* Requirement
Extract each line of the records below that contains the word "time".
___ Information
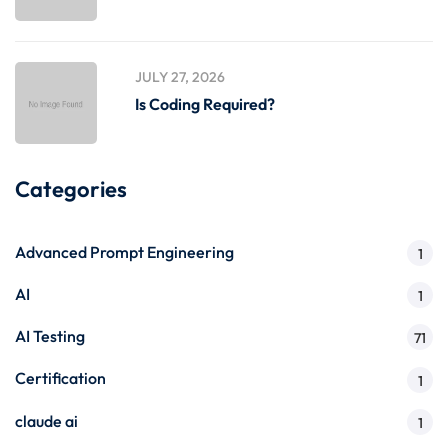
JULY 27, 2026
Is Coding Required?
Categories
Advanced Prompt Engineering
1
AI
1
AI Testing
71
Certification
1
claude ai
1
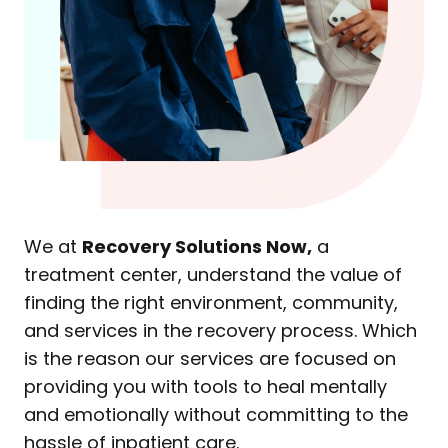
We at
Recovery Solutions Now,
a
treatment center, understand the value of
finding the right environment, community,
and services in the recovery process. Which
is the reason our services are focused on
providing you with tools to heal mentally
and emotionally without committing to the
hassle of inpatient care.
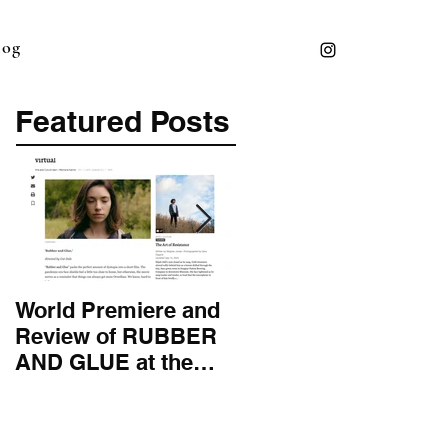
log
Featured Posts
World Premiere and
Top 50 Screenwriter 
Review of RUBBER
International
AND GLUE at the
Screenwriting
Montana Film
Association
Festival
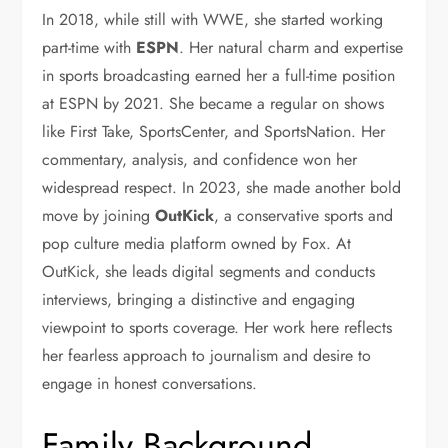
In 2018, while still with WWE, she started working
part-time with
ESPN
. Her natural charm and expertise
in sports broadcasting earned her a full-time position
at ESPN by 2021. She became a regular on shows
like First Take, SportsCenter, and SportsNation. Her
commentary, analysis, and confidence won her
widespread respect. In 2023, she made another bold
move by joining
OutKick
, a conservative sports and
pop culture media platform owned by Fox. At
OutKick, she leads digital segments and conducts
interviews, bringing a distinctive and engaging
viewpoint to sports coverage. Her work here reflects
her fearless approach to journalism and desire to
engage in honest conversations.
Family Background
______
* Reply
part-time with
in sports broadcasting earned her a full-time position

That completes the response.